Iran's slow revolution
AlJazeera English / Adla Massoud
12-Dec-2009

Six months after Iran's disputed presidential election triggered widespread demonstrations, the country's pro-democracy movement is as strong as ever, experts say.

As this week's protests show, opponents of Iran's regime have taken to using officially sanctioned demonstrations to turn out in large numbers and publicise their message.

But do not expect another revolution.

"This is a civil rights movement working through self-propelling acts of civil disobedience," Hamid Dabashi, a professor of Iranian studies at Columbia University, says. "It will change the very political language of the region."

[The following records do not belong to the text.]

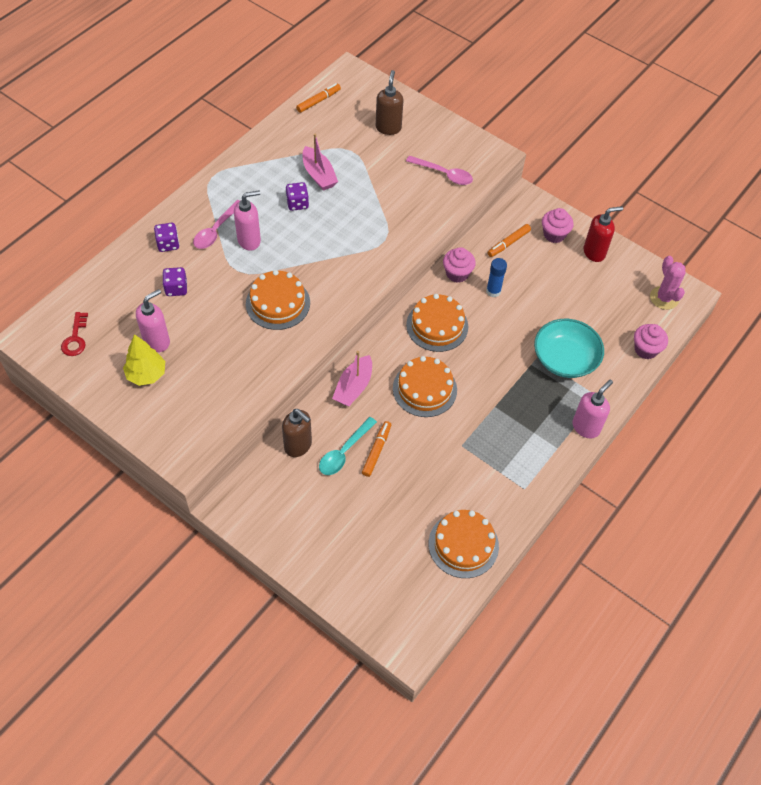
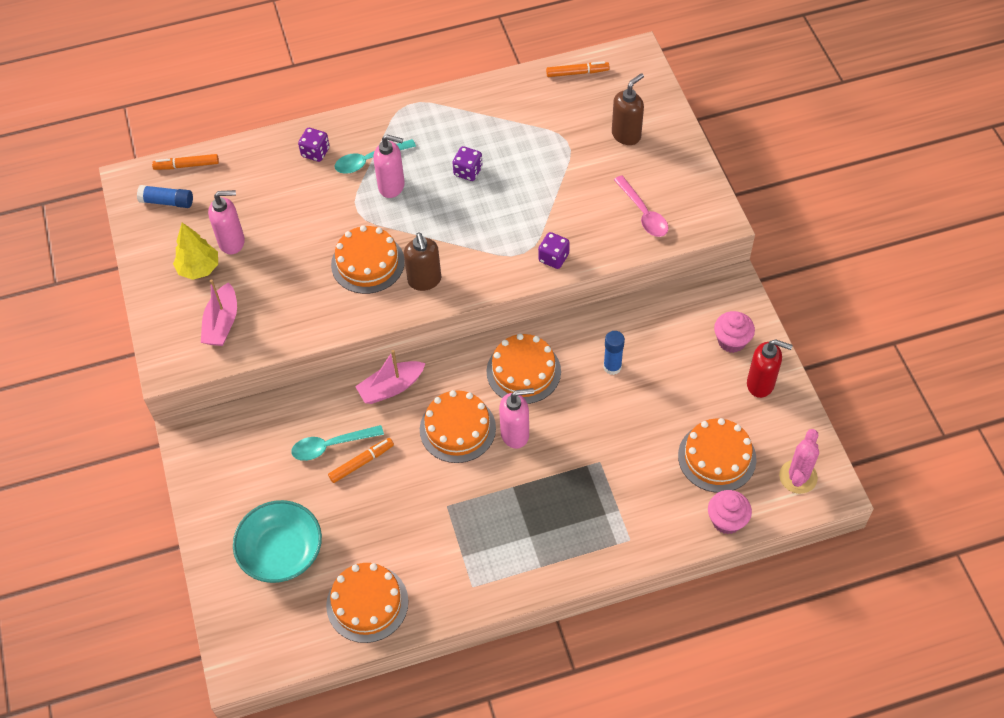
camera: 40 degrees right, 0 degrees up
(75, 338) = (167, 202): red key -> blue glue stick
(176, 288) = (288, 200): purple dice -> purple dice (553, 258)
(216, 230) = (369, 160): pink spoon -> turquoise spoon
(298, 446) = (294, 415): brown soap dispenser -> brown soap dispenser (424, 281)
(318, 175) = (513, 152): pink boat -> pink boat (222, 323)
(457, 273) = (589, 328): pink cupcake -> none
(508, 243) = (672, 325): orange marker -> orange marker (186, 165)
(565, 358) = (628, 480): turquoise bowl -> turquoise bowl (281, 551)
(586, 427) = (589, 563): pink soap dispenser -> pink soap dispenser (515, 434)
(606, 313) = (717, 457): none -> orange cake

Asef Bayat, a sociologist and Middle East expert, agrees. Speaking at a panel discussion last week, he argued that Iranian society is beginning to shed its revolutionary tendencies.   

"Iranians once saw liberation as simply overthrowing an unjust shah, without much thought as to what would come next," he said. "Thirty years later, that definition has grown to include concepts of individual civil liberties. This has led to a far more mature civil society, that seeks change in increments, not explosive revolution."

The so-called 'Green Movement' was formed after hundreds of thousands of supporters of Mir Hussein Mousavi, President Mahmoud Ahmadinejad's main rival in the presidential elections, took to the streets to protest the result of the poll.